Details in the Bill’s Language

  • Private Lands: The bill ensures private landowners have flexibility to use all slash, thinnings, and low-value logs for credits under the RFS by removing the explicit reference to fiber from tree plantations. Currently, the RFS limits the definition to only biomass from tree plantations, but—particularly in Eastern Oregon—low value, invasive trees like juniper hurt groundwater supplies, encroach on sage grouse habitat and pose wildfire risks. Without market incentives like RFS credits, removing these invasive species simply does not pencil out. This bill aims to make it more cost efficient for private landowners to remove low-value brush, like invasive juniper.
  • Mill Residuals: The bill ensures that all mill residuals—like sawdust and shavings—can be used for biofuels andiStock_000006330997Medium count for RFS credits from both federal and non-federal lands. Under current law, mill residuals can only count for RFS credits if the residuals came from authorized trees from private plantations. In the West, however, most mills use trees sourced from both public and private lands, which means sawdust and shavings are commingled and therefore ineligible for RFS credits. This bill fixes that issue. 
  • Federal Lands: The bill allows biomass sourced from certain federal lands to qualify for RFS credits. This change will help fund projects to reduce dead and dying trees that fuel catastrophic wildfires and helps thin out unhealthy second-growth forests. Importantly, under this new definition, biomass materials harvested from federal lands must be done in accordance with all federal laws, regulations, and land-use plans and designations. In addition, the bill prioritizes biomass removal through projects that aim to address insect and disease-ridden forests and treat areas prone to wildfires. Finally, the bill explicitly restricts the types of biomass materials that can be harvested from federal lands so that old growth trees and stands are protected 

With Oregon leading the country in the transition from fossil fuel based energy sources, this bill will generate new opportunities to use small diameter trees, limbs, hazardous fuels, debris, and even sawdust at the mill to create new fuel sources, establish jobs in rural communities, and lower wildfire risks in federal forests.
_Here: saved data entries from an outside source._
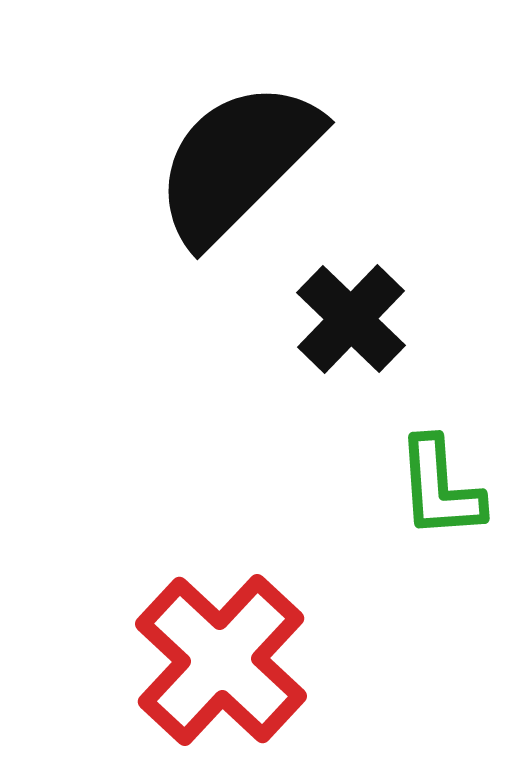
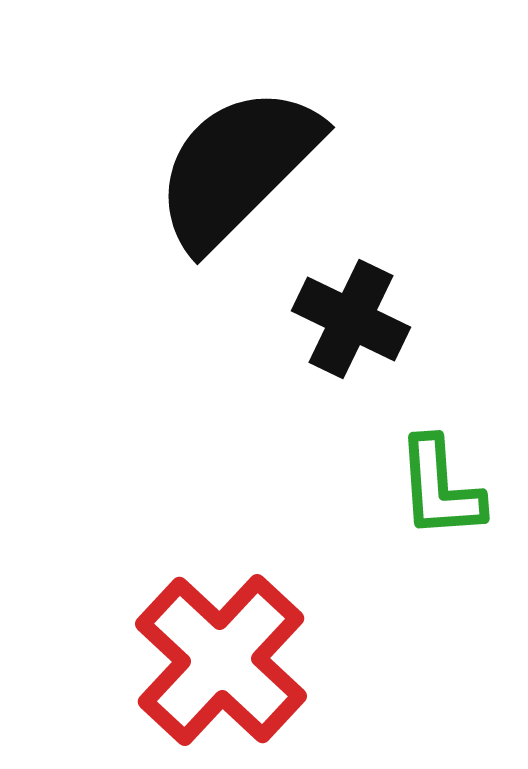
black semicircle: moved 5 px down
black cross: rotated 18 degrees counterclockwise
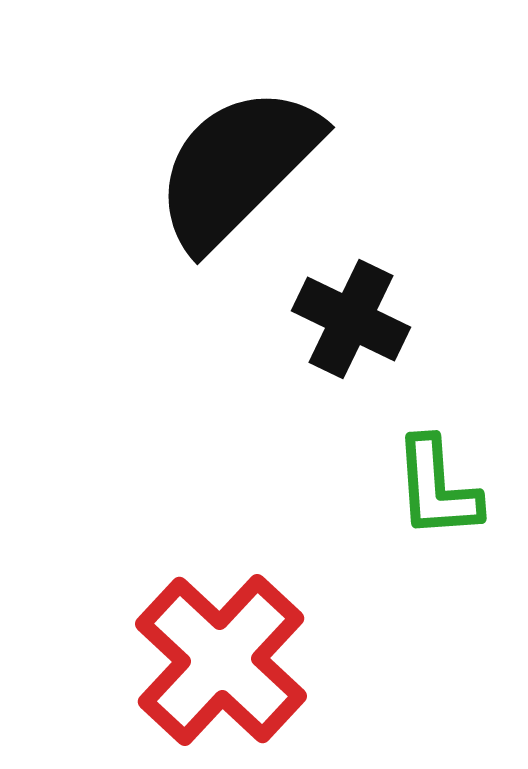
green L-shape: moved 3 px left
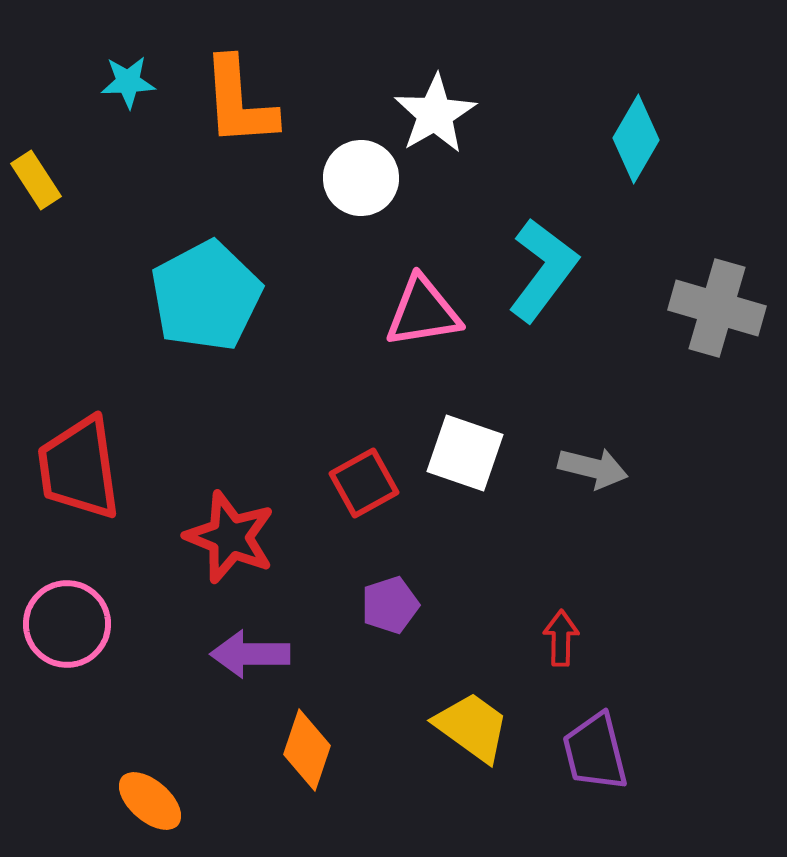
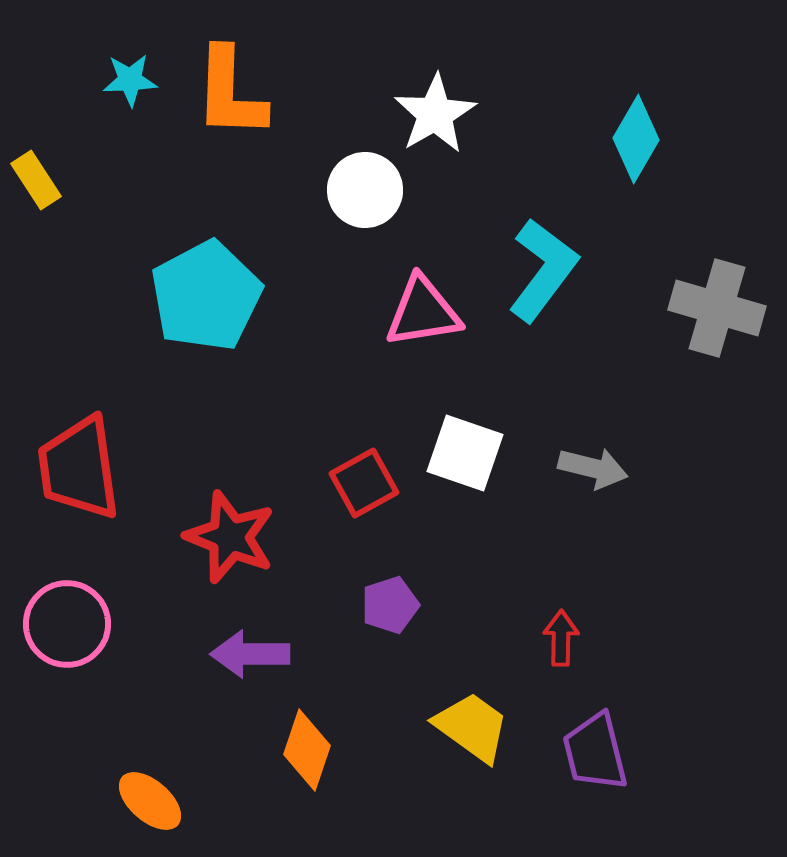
cyan star: moved 2 px right, 2 px up
orange L-shape: moved 9 px left, 9 px up; rotated 6 degrees clockwise
white circle: moved 4 px right, 12 px down
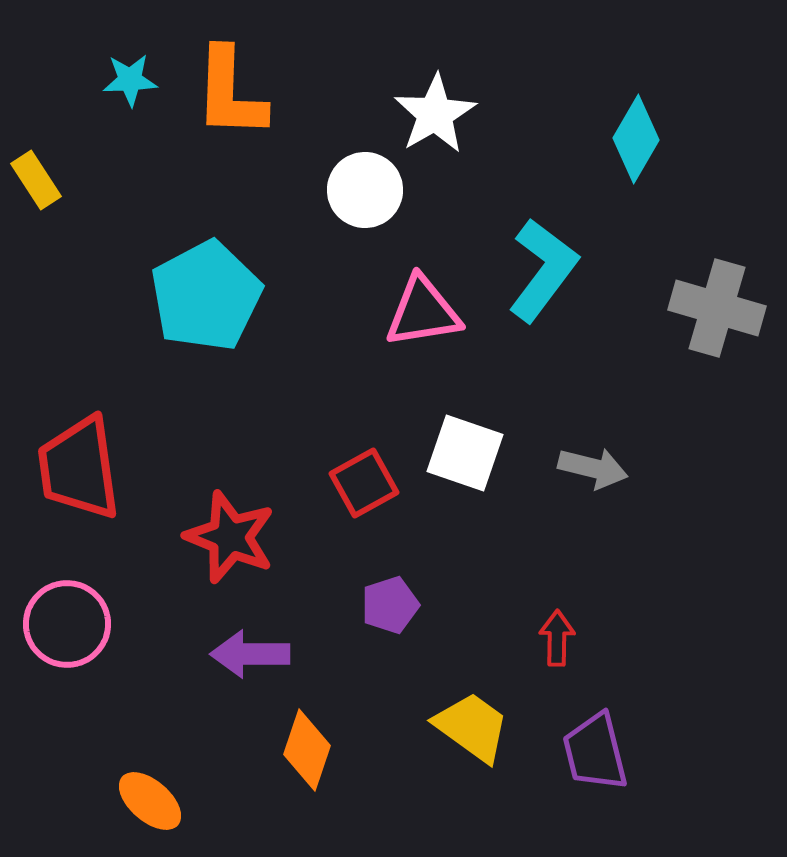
red arrow: moved 4 px left
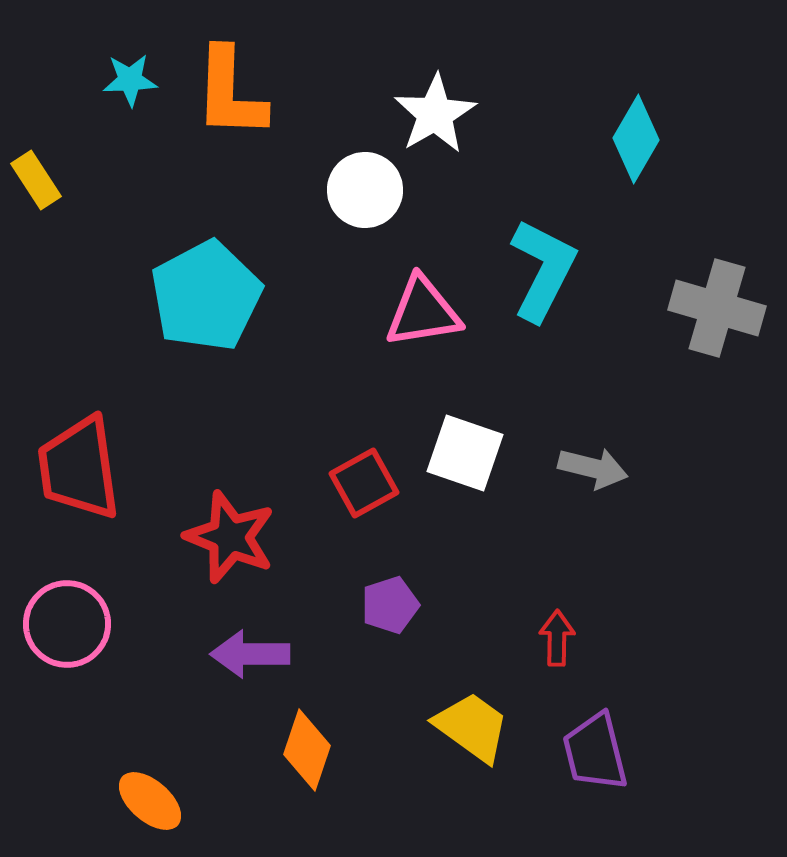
cyan L-shape: rotated 10 degrees counterclockwise
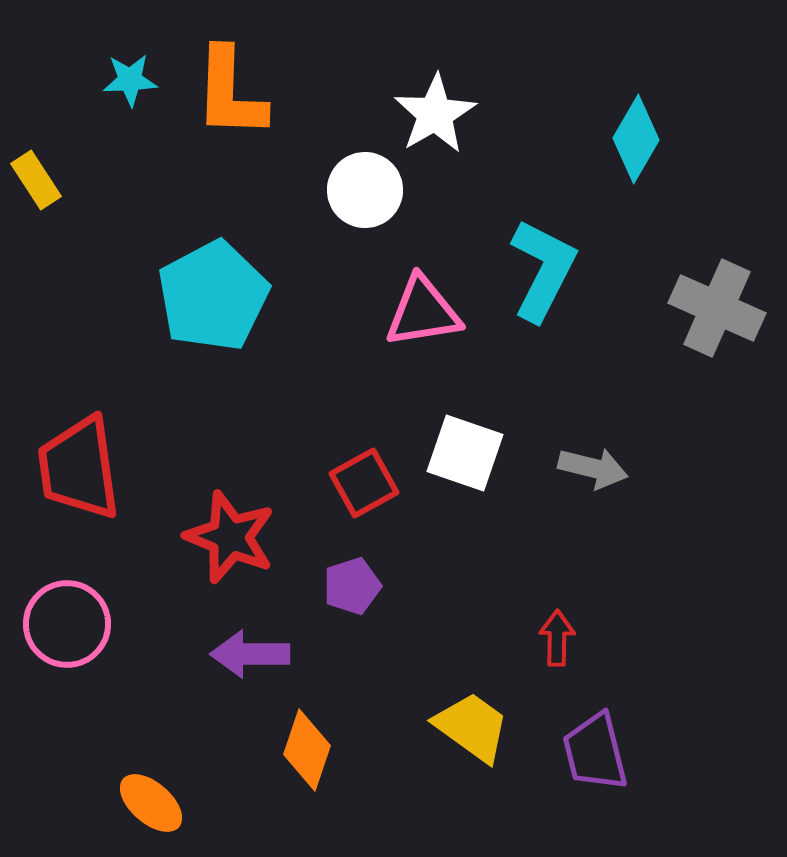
cyan pentagon: moved 7 px right
gray cross: rotated 8 degrees clockwise
purple pentagon: moved 38 px left, 19 px up
orange ellipse: moved 1 px right, 2 px down
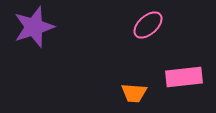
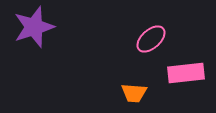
pink ellipse: moved 3 px right, 14 px down
pink rectangle: moved 2 px right, 4 px up
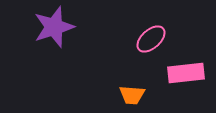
purple star: moved 20 px right
orange trapezoid: moved 2 px left, 2 px down
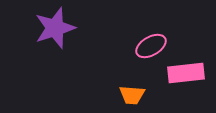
purple star: moved 1 px right, 1 px down
pink ellipse: moved 7 px down; rotated 12 degrees clockwise
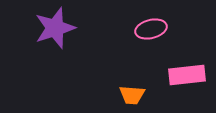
pink ellipse: moved 17 px up; rotated 16 degrees clockwise
pink rectangle: moved 1 px right, 2 px down
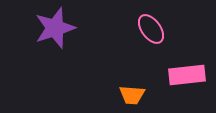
pink ellipse: rotated 68 degrees clockwise
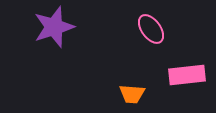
purple star: moved 1 px left, 1 px up
orange trapezoid: moved 1 px up
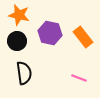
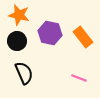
black semicircle: rotated 15 degrees counterclockwise
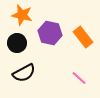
orange star: moved 3 px right
black circle: moved 2 px down
black semicircle: rotated 85 degrees clockwise
pink line: rotated 21 degrees clockwise
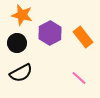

“We strongly support this legislation which opens up new markets for wood – an abundant, renewable, and domestic natural resource,” said Dave Tenny, founding president and CEO of the National Alliance of Forest Owners. “Healthy markets are the key to keeping our forests as forests – when forest owners can realize a return on their investment, they can replant trees, make investments to keep their forests healthy and resilient, and keep their forests intact. Healthy markets ensure that working forests can continue to provide clean air and water, abundant habitat for wildlife, and good jobs in rural communities that need them.”